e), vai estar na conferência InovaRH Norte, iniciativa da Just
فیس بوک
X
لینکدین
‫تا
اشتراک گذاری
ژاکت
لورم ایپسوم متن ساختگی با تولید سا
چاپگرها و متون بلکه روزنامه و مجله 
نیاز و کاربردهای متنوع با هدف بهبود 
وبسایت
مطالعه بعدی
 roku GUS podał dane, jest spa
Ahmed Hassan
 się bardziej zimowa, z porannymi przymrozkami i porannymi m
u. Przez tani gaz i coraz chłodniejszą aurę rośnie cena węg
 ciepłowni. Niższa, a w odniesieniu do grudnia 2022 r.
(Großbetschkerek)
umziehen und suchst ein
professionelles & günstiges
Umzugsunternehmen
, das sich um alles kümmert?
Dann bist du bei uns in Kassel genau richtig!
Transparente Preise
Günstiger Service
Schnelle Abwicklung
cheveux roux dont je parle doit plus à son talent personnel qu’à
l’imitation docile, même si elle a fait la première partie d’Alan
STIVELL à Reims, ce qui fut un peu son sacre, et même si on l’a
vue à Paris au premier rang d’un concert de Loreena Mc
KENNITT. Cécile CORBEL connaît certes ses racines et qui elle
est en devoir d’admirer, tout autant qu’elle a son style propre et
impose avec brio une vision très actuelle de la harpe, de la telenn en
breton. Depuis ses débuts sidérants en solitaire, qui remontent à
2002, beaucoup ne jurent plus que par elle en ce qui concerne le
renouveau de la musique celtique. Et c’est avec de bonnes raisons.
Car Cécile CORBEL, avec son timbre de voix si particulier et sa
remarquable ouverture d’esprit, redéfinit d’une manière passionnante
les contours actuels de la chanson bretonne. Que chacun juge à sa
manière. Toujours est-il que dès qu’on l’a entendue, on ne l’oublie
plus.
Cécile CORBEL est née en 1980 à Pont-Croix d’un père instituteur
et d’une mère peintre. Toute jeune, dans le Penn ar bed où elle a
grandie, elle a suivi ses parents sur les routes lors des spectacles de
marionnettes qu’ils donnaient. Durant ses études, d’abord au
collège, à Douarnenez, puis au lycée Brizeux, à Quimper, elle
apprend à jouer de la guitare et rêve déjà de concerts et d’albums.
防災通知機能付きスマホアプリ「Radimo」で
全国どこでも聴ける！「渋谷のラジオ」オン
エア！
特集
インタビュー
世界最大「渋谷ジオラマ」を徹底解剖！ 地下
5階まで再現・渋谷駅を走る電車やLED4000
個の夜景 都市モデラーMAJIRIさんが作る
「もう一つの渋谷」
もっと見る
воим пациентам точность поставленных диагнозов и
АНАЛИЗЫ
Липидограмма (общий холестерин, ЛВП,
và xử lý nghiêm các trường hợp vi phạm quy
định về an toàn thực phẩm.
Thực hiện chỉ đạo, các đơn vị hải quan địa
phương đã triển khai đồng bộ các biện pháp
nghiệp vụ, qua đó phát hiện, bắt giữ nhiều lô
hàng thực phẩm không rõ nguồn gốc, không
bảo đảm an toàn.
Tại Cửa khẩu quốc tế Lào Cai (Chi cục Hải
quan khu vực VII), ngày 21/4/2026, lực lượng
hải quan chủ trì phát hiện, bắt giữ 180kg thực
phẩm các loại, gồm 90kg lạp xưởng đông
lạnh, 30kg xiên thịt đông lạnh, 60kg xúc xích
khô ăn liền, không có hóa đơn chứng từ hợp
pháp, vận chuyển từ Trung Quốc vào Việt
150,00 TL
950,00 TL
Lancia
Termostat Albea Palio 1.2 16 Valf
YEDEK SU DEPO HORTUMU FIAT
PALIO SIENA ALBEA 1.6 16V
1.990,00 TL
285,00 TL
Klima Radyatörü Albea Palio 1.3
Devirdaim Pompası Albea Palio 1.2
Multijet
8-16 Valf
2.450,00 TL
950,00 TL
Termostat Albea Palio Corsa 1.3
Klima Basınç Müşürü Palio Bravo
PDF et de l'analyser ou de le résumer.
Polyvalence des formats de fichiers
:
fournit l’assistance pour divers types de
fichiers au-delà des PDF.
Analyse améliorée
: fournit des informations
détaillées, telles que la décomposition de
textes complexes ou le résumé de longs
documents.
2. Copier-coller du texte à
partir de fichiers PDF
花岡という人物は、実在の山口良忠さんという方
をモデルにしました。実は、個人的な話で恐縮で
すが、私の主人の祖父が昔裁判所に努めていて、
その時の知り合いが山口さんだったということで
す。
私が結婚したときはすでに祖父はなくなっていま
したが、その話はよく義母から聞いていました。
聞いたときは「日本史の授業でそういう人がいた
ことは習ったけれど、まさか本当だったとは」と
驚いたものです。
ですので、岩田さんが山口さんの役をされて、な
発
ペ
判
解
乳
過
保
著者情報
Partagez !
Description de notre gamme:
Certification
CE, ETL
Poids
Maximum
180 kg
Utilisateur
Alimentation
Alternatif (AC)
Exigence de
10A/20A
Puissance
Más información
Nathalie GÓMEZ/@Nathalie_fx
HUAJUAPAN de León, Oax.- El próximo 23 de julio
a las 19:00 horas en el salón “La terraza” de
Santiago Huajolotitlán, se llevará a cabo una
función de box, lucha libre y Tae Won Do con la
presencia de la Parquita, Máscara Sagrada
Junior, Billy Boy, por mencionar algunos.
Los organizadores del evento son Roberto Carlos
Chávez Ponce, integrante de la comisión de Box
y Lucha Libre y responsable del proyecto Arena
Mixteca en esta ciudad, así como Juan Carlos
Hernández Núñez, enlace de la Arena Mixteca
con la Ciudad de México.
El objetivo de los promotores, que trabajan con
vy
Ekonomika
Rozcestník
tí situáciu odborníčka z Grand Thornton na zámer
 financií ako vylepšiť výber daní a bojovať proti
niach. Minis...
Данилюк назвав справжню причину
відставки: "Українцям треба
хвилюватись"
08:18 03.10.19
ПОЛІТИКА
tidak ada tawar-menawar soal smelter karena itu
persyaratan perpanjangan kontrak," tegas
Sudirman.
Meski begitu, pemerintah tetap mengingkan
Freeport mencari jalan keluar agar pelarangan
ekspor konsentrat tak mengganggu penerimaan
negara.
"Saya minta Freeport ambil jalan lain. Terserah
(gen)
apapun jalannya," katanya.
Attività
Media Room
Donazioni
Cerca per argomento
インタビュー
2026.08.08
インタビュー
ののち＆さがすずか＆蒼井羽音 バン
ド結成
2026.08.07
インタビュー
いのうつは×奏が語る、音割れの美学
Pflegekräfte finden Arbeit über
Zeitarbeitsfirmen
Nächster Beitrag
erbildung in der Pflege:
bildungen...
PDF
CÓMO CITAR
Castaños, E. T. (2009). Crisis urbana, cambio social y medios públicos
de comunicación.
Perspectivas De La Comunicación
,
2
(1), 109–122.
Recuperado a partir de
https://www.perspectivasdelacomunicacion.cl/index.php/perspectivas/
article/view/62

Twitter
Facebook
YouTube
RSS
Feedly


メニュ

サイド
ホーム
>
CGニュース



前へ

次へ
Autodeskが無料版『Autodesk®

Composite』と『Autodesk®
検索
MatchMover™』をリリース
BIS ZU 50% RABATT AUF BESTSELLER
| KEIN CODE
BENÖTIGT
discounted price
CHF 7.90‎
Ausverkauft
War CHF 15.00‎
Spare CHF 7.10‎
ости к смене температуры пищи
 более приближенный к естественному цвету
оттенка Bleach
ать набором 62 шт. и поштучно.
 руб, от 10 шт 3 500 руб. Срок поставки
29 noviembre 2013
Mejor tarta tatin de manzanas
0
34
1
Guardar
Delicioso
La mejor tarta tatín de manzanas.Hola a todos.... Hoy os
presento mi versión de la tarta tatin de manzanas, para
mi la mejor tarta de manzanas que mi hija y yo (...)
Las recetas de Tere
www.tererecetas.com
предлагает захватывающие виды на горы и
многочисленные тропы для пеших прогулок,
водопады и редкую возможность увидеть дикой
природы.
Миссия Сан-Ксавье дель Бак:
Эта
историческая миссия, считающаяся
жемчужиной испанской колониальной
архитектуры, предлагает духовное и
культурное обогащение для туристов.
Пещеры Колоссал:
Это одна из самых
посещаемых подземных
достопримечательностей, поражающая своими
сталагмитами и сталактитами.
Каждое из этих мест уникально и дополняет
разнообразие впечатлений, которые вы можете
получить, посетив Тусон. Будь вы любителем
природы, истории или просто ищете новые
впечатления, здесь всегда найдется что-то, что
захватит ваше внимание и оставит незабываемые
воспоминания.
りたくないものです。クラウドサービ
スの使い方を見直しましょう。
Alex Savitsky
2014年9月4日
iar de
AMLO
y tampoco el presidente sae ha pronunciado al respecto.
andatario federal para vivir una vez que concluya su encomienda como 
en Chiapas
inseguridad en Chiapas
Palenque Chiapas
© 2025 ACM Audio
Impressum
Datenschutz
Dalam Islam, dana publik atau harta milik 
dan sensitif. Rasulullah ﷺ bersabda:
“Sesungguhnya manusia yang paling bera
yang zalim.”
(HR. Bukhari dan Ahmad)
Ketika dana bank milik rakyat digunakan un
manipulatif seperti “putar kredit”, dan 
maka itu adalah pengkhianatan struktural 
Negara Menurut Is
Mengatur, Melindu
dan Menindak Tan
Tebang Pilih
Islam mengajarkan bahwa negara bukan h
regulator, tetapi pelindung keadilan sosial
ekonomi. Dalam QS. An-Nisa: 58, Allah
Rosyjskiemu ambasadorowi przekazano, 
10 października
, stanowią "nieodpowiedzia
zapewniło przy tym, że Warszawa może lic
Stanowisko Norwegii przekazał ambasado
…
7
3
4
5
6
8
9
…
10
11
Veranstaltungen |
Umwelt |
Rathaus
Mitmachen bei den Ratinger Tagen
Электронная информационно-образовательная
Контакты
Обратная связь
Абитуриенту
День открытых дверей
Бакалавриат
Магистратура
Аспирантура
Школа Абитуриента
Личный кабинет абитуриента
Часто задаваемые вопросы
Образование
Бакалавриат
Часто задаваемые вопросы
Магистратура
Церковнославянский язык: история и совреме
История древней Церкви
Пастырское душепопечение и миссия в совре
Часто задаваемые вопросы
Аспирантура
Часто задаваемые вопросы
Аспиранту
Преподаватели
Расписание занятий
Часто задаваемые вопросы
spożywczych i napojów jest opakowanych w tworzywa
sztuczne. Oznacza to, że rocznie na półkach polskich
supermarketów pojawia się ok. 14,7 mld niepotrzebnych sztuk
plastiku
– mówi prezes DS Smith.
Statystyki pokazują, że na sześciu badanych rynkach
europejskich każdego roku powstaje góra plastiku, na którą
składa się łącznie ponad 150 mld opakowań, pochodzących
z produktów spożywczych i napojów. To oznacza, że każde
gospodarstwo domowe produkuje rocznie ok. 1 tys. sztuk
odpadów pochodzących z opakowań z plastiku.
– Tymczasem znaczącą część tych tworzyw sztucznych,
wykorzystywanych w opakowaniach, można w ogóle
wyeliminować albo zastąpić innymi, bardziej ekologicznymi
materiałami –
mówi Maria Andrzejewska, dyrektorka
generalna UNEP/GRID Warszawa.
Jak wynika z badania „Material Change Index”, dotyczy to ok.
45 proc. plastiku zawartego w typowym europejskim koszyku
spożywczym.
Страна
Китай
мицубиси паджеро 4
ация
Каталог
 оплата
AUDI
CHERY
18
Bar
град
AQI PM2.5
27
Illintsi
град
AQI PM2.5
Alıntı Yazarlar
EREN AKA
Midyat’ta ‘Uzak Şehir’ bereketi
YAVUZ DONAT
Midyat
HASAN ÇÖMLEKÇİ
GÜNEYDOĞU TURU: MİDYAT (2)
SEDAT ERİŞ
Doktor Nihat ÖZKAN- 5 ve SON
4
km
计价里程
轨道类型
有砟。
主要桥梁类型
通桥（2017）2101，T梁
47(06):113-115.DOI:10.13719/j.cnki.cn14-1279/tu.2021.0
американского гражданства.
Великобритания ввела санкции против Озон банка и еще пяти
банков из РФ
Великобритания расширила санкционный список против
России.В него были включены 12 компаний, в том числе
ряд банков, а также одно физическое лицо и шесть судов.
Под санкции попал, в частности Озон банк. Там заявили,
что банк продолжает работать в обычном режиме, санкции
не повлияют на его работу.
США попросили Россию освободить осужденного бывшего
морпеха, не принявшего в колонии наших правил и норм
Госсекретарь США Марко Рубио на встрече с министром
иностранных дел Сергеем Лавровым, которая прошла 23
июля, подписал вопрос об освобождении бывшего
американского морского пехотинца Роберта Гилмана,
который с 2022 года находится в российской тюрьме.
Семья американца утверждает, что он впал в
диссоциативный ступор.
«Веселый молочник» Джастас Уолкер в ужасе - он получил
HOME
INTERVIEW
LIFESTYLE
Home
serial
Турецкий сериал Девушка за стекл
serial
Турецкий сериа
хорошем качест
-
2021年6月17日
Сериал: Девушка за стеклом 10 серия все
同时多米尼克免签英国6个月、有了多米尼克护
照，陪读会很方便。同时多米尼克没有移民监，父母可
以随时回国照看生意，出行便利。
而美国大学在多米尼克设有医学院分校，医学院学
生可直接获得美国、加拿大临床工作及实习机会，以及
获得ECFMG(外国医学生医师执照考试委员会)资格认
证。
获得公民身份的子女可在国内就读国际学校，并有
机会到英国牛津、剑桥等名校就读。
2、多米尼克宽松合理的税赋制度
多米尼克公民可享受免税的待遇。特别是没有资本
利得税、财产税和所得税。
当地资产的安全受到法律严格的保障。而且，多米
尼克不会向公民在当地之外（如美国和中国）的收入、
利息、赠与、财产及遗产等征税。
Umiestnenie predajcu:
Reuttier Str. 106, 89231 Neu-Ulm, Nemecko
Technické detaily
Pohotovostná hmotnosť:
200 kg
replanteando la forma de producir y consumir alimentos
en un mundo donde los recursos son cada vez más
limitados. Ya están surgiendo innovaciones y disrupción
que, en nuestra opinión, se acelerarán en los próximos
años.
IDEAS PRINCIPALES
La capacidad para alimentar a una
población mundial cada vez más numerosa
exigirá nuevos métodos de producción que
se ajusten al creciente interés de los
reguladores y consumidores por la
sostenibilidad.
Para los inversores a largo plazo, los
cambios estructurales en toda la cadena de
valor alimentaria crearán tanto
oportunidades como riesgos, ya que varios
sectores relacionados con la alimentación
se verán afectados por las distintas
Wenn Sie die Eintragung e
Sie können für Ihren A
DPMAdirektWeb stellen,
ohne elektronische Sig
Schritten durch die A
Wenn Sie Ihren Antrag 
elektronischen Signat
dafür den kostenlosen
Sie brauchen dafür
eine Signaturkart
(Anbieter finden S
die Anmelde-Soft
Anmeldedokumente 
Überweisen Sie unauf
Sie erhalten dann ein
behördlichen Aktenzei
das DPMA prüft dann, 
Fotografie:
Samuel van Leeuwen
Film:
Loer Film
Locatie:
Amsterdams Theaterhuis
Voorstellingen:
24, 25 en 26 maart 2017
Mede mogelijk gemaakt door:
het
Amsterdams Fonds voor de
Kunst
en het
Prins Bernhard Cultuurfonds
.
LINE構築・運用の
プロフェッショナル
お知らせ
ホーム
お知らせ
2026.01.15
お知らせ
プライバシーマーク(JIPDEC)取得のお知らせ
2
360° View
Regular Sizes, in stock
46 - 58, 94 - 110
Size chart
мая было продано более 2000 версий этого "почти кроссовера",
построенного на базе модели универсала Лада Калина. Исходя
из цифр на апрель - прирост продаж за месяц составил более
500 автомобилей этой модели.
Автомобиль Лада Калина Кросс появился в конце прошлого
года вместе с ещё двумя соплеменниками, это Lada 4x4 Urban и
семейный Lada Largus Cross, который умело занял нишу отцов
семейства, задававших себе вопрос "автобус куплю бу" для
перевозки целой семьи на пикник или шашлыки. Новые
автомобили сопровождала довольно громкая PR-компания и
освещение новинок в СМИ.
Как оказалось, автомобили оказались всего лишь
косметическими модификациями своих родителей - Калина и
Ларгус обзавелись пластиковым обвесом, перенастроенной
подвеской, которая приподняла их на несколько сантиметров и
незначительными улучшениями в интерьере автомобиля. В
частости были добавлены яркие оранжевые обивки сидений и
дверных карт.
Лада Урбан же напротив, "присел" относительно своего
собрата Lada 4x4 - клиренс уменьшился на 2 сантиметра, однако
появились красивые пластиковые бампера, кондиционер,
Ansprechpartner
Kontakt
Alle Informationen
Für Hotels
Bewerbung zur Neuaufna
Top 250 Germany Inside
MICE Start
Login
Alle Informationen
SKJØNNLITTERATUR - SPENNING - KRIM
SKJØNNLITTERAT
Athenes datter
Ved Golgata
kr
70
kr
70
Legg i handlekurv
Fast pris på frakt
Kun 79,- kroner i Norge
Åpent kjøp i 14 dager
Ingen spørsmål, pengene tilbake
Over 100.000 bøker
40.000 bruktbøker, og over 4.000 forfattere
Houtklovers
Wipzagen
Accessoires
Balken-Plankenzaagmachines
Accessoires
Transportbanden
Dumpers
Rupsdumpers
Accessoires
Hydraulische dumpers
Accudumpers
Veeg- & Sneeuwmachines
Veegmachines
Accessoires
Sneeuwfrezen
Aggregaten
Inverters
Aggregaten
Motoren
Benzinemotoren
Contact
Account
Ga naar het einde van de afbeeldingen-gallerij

★ ★ ★ ★ ★

REQUIREMENT:
Rewrite the listing from its first line through the line containing "Umzugsunternehmen", putting "preiswertes" in place of "günstiges" and keeping everything else the same.

WRITTEN ANSWER:
e), vai estar na conferência InovaRH Norte, iniciativa da Just
فیس بوک
X
لینکدین
‫تا
اشتراک گذاری
ژاکت
لورم ایپسوم متن ساختگی با تولید سا
چاپگرها و متون بلکه روزنامه و مجله 
نیاز و کاربردهای متنوع با هدف بهبود 
وبسایت
مطالعه بعدی
 roku GUS podał dane, jest spa
Ahmed Hassan
 się bardziej zimowa, z porannymi przymrozkami i porannymi m
u. Przez tani gaz i coraz chłodniejszą aurę rośnie cena węg
 ciepłowni. Niższa, a w odniesieniu do grudnia 2022 r.
(Großbetschkerek)
umziehen und suchst ein
professionelles & preiswertes
Umzugsunternehmen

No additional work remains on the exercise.